ABOUT THIS EXERCISE → Leaving the pictures aside, restate all of the data exactly.

SUPPLIED DATA →
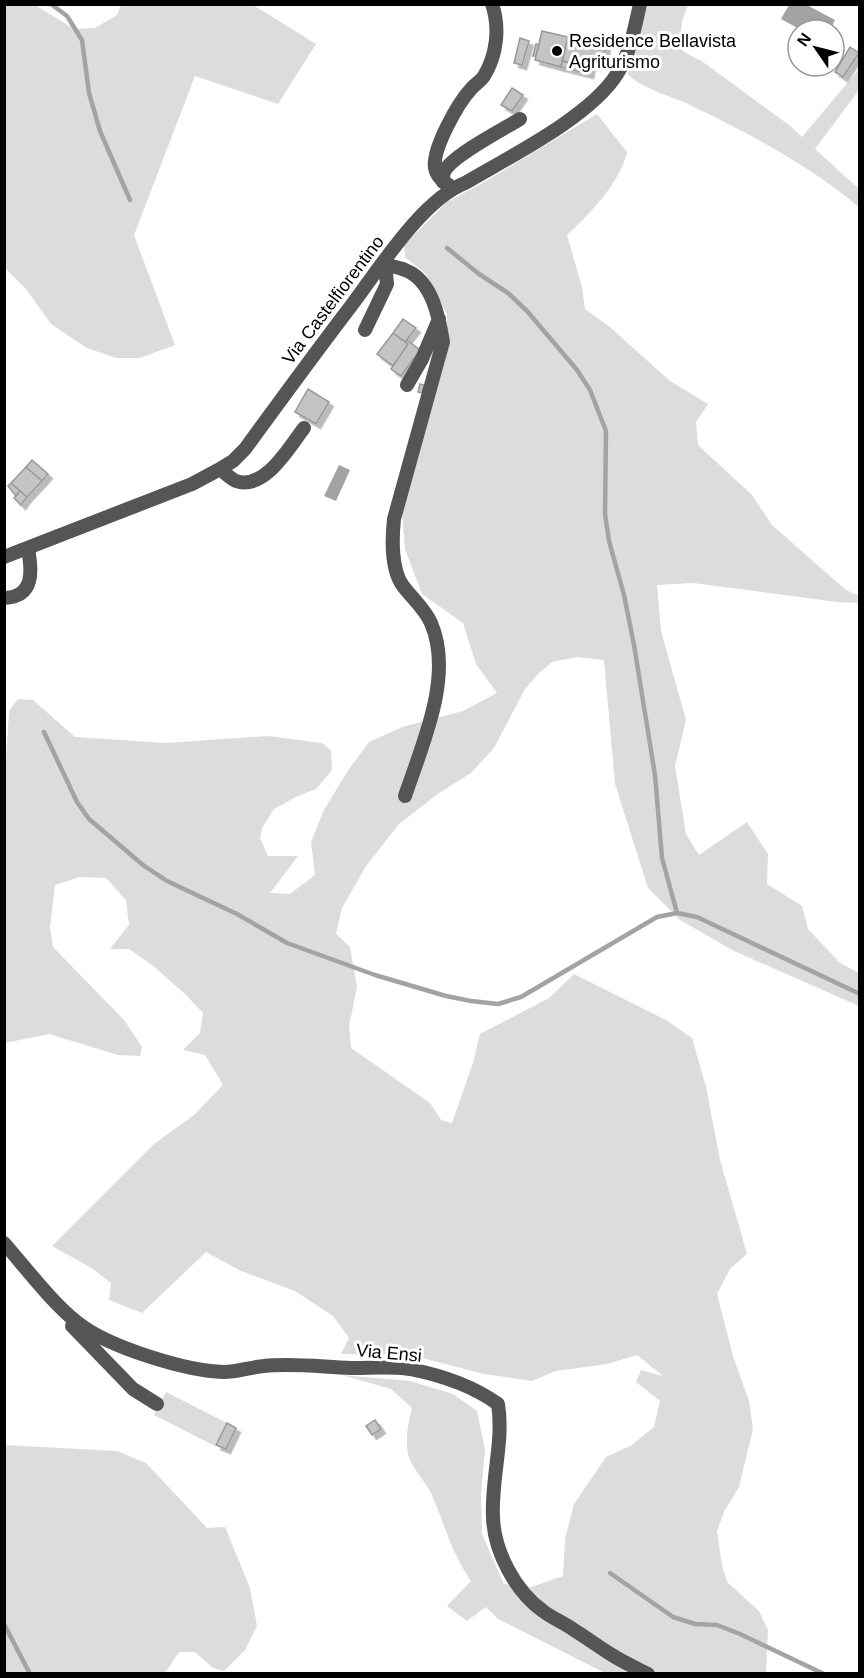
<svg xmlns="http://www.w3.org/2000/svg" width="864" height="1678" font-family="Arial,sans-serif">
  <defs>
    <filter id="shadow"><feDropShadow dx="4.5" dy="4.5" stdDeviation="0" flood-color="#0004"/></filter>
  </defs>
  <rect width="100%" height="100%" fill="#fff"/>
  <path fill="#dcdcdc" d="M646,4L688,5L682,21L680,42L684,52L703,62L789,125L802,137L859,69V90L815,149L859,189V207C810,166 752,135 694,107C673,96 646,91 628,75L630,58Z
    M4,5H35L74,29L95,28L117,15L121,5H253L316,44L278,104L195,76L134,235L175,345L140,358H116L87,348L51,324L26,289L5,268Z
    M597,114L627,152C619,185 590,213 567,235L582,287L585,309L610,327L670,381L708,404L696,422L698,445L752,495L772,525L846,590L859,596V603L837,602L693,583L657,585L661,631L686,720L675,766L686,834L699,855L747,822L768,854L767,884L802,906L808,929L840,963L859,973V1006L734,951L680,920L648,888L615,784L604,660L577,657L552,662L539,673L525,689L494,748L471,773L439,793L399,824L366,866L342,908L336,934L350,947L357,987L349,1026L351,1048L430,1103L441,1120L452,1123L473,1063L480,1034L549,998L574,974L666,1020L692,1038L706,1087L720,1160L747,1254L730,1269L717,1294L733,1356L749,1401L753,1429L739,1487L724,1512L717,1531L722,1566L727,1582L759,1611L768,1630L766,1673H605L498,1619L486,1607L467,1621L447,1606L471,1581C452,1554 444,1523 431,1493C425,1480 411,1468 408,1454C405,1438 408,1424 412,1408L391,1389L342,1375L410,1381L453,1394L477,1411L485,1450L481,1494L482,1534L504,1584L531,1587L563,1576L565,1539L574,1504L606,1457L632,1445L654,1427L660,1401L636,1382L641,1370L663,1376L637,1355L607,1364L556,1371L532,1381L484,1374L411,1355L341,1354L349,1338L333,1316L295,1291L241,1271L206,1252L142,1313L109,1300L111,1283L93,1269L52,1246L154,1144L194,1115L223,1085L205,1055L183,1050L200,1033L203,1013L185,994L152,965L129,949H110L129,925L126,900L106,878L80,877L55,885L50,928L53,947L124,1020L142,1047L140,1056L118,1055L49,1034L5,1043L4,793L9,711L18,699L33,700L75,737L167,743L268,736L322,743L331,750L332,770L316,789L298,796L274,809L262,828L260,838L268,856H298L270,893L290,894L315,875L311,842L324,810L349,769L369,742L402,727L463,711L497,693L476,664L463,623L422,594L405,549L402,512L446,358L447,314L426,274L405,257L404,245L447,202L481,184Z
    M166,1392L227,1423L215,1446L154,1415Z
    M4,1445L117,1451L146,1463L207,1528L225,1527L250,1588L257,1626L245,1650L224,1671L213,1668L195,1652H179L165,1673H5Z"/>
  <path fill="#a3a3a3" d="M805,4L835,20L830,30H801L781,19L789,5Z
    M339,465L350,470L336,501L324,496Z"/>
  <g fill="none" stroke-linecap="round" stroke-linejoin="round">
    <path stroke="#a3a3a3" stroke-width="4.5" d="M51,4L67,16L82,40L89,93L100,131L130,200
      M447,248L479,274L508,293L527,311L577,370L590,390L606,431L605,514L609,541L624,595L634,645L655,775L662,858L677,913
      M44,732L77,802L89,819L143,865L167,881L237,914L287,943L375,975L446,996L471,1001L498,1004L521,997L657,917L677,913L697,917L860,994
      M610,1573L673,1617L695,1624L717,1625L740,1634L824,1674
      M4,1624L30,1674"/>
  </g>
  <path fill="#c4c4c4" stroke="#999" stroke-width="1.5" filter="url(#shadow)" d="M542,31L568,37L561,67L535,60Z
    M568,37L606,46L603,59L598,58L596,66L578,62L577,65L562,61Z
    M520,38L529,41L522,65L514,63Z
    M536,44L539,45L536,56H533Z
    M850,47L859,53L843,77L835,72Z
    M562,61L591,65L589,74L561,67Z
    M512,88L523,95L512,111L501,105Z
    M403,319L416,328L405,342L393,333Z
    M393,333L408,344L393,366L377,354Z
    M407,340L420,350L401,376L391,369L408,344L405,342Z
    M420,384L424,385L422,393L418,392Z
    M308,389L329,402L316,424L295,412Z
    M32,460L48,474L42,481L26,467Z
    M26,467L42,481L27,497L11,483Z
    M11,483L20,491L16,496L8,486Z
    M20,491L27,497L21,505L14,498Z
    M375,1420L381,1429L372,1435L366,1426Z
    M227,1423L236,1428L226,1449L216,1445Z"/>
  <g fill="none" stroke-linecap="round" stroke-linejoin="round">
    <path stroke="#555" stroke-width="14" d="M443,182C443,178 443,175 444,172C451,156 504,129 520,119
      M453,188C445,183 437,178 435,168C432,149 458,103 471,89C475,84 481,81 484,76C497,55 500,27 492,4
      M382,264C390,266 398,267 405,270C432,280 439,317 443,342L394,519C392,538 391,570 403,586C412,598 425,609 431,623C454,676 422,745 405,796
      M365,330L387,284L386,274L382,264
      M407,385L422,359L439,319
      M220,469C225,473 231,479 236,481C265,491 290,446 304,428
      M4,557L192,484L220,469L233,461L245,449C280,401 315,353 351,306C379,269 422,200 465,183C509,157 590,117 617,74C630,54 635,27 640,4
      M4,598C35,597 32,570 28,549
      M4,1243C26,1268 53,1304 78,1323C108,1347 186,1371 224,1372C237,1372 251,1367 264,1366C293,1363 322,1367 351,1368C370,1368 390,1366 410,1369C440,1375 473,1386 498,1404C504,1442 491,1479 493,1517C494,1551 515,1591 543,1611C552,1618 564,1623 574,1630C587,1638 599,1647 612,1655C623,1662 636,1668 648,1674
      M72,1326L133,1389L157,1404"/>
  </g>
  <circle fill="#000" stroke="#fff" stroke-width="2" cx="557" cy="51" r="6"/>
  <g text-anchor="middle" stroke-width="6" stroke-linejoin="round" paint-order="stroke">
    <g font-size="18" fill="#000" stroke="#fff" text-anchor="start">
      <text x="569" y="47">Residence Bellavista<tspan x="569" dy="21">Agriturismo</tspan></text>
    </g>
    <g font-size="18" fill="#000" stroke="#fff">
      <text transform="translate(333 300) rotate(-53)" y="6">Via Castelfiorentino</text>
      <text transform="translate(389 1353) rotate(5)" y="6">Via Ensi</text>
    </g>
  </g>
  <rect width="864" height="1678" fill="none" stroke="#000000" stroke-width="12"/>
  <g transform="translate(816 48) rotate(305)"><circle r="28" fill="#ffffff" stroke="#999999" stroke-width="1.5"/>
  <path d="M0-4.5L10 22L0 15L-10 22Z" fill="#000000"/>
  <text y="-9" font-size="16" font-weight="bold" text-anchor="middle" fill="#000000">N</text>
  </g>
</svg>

TASK RESULT →
<svg xmlns="http://www.w3.org/2000/svg" width="864" height="1678" font-family="Arial,sans-serif">
  <defs>
    <filter id="shadow"><feDropShadow dx="4.5" dy="4.5" stdDeviation="0" flood-color="#0004"/></filter>
  </defs>
  <rect width="100%" height="100%" fill="#fff"/>
  <path fill="#dcdcdc" d="M646,4L688,5L682,21L680,42L684,52L703,62L789,125L802,137L859,69V90L815,149L859,189V207C810,166 752,135 694,107C673,96 646,91 628,75L630,58Z
    M4,5H35L74,29L95,28L117,15L121,5H253L316,44L278,104L195,76L134,235L175,345L140,358H116L87,348L51,324L26,289L5,268Z
    M597,114L627,152C619,185 590,213 567,235L582,287L585,309L610,327L670,381L708,404L696,422L698,445L752,495L772,525L846,590L859,596V603L837,602L693,583L657,585L661,631L686,720L675,766L686,834L699,855L747,822L768,854L767,884L802,906L808,929L840,963L859,973V1006L734,951L680,920L648,888L615,784L604,660L577,657L552,662L539,673L525,689L494,748L471,773L439,793L399,824L366,866L342,908L336,934L350,947L357,987L349,1026L351,1048L430,1103L441,1120L452,1123L473,1063L480,1034L549,998L574,974L666,1020L692,1038L706,1087L720,1160L747,1254L730,1269L717,1294L733,1356L749,1401L753,1429L739,1487L724,1512L717,1531L722,1566L727,1582L759,1611L768,1630L766,1673H605L498,1619L486,1607L467,1621L447,1606L471,1581C452,1554 444,1523 431,1493C425,1480 411,1468 408,1454C405,1438 408,1424 412,1408L391,1389L342,1375L410,1381L453,1394L477,1411L485,1450L481,1494L482,1534L504,1584L531,1587L563,1576L565,1539L574,1504L606,1457L632,1445L654,1427L660,1401L636,1382L641,1370L663,1376L637,1355L607,1364L556,1371L532,1381L484,1374L411,1355L341,1354L349,1338L333,1316L295,1291L241,1271L206,1252L142,1313L109,1300L111,1283L93,1269L52,1246L154,1144L194,1115L223,1085L205,1055L183,1050L200,1033L203,1013L185,994L152,965L129,949H110L129,925L126,900L106,878L80,877L55,885L50,928L53,947L124,1020L142,1047L140,1056L118,1055L49,1034L5,1043L4,793L9,711L18,699L33,700L75,737L167,743L268,736L322,743L331,750L332,770L316,789L298,796L274,809L262,828L260,838L268,856H298L270,893L290,894L315,875L311,842L324,810L349,769L369,742L402,727L463,711L497,693L476,664L463,623L422,594L405,549L402,512L446,358L447,314L426,274L405,257L404,245L447,202L481,184Z
    M166,1392L227,1423L215,1446L154,1415Z
    M4,1445L117,1451L146,1463L207,1528L225,1527L250,1588L257,1626L245,1650L224,1671L213,1668L195,1652H179L165,1673H5Z"/>
  <path fill="#a3a3a3" d="M805,4L835,20L830,30H801L781,19L789,5Z
    M339,465L350,470L336,501L324,496Z"/>
  <g fill="none" stroke-linecap="round" stroke-linejoin="round">
    <path stroke="#a3a3a3" stroke-width="4.5" d="M51,4L67,16L82,40L89,93L100,131L130,200
      M447,248L479,274L508,293L527,311L577,370L590,390L606,431L605,514L609,541L624,595L634,645L655,775L662,858L677,913
      M44,732L77,802L89,819L143,865L167,881L237,914L287,943L375,975L446,996L471,1001L498,1004L521,997L657,917L677,913L697,917L860,994
      M610,1573L673,1617L695,1624L717,1625L740,1634L824,1674
      M4,1624L30,1674"/>
  </g>
  <path fill="#c4c4c4" stroke="#999" stroke-width="1.5" filter="url(#shadow)" d="M542,31L568,37L561,67L535,60Z
    M568,37L606,46L603,59L598,58L596,66L578,62L577,65L562,61Z
    M520,38L529,41L522,65L514,63Z
    M536,44L539,45L536,56H533Z
    M850,47L859,53L843,77L835,72Z
    M562,61L591,65L589,74L561,67Z
    M512,88L523,95L512,111L501,105Z
    M403,319L416,328L405,342L393,333Z
    M393,333L408,344L393,366L377,354Z
    M407,340L420,350L401,376L391,369L408,344L405,342Z
    M420,384L424,385L422,393L418,392Z
    M308,389L329,402L316,424L295,412Z
    M32,460L48,474L42,481L26,467Z
    M26,467L42,481L27,497L11,483Z
    M11,483L20,491L16,496L8,486Z
    M20,491L27,497L21,505L14,498Z
    M375,1420L381,1429L372,1435L366,1426Z
    M227,1423L236,1428L226,1449L216,1445Z"/>
  <g fill="none" stroke-linecap="round" stroke-linejoin="round">
    <path stroke="#555" stroke-width="14" d="M443,182C443,178 443,175 444,172C451,156 504,129 520,119
      M453,188C445,183 437,178 435,168C432,149 458,103 471,89C475,84 481,81 484,76C497,55 500,27 492,4
      M382,264C390,266 398,267 405,270C432,280 439,317 443,342L394,519C392,538 391,570 403,586C412,598 425,609 431,623C454,676 422,745 405,796
      M365,330L387,284L386,274L382,264
      M407,385L422,359L439,319
      M220,469C225,473 231,479 236,481C265,491 290,446 304,428
      M4,557L192,484L220,469L233,461L245,449C280,401 315,353 351,306C379,269 422,200 465,183C509,157 590,117 617,74C630,54 635,27 640,4
      M4,598C35,597 32,570 28,549
      M4,1243C26,1268 53,1304 78,1323C108,1347 186,1371 224,1372C237,1372 251,1367 264,1366C293,1363 322,1367 351,1368C370,1368 390,1366 410,1369C440,1375 473,1386 498,1404C504,1442 491,1479 493,1517C494,1551 515,1591 543,1611C552,1618 564,1623 574,1630C587,1638 599,1647 612,1655C623,1662 636,1668 648,1674
      M72,1326L133,1389L157,1404"/>
  </g>
  <circle fill="#000" stroke="#fff" stroke-width="2" cx="557" cy="51" r="6"/>
  <g text-anchor="middle" stroke-width="6" stroke-linejoin="round" paint-order="stroke">
    <g font-size="18" fill="#000" stroke="#fff" text-anchor="start">
      <text x="569" y="47">Residence Bellavista<tspan x="569" dy="21">Agriturismo</tspan></text>
    </g>
    <g font-size="18" fill="#000" stroke="#fff">
      <text transform="translate(333 300) rotate(-53)" y="6">Via Castelfiorentino</text>
      <text transform="translate(389 1353) rotate(5)" y="6">Via Ensi</text>
    </g>
  </g>
  <rect width="864" height="1678" fill="none" stroke="#000000" stroke-width="12"/>
  <g transform="translate(816 48) rotate(305)"><circle r="28" fill="#ffffff" stroke="#999999" stroke-width="1.5"/>
  <path d="M0-4.5L10 22L0 15L-10 22Z" fill="#000000"/>
  <text y="-9" font-size="16" font-weight="bold" text-anchor="middle" fill="#000000">N</text>
  </g>
</svg>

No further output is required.